## GIVEN DATA
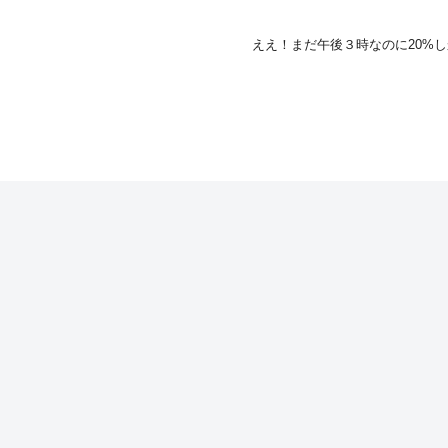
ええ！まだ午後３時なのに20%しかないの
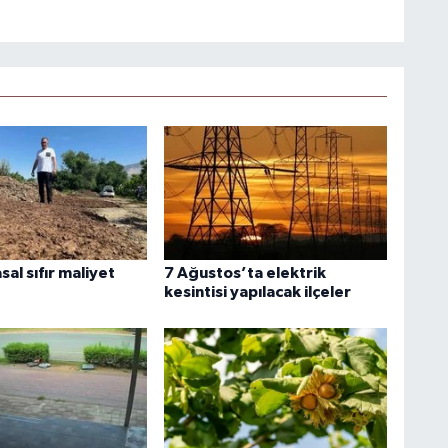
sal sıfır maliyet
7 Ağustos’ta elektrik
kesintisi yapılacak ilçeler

==

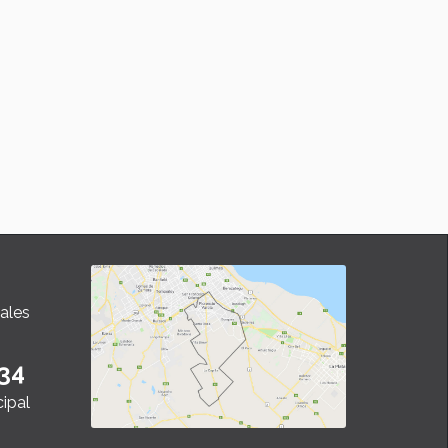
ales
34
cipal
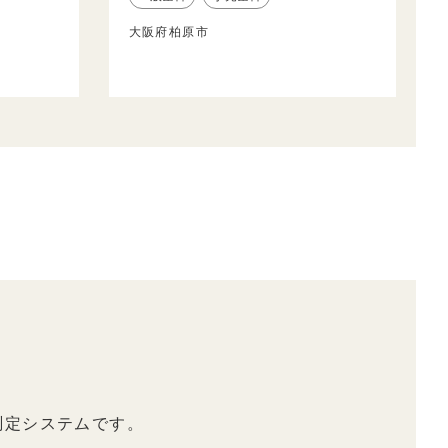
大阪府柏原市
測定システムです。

## WHAT YOU NEED TO DO
When you reach the line holding "ええ！まだ午後３時なのに20%しかないの" in the listing above, begin retyping exactly, and stop once the line holding "kesintisi yapılacak ilçeler" is done; pictures stay out.

## SOLUTION BELOW
ええ！まだ午後３時なのに20%しかないの
sal sıfır maliyet
7 Ağustos’ta elektrik
kesintisi yapılacak ilçeler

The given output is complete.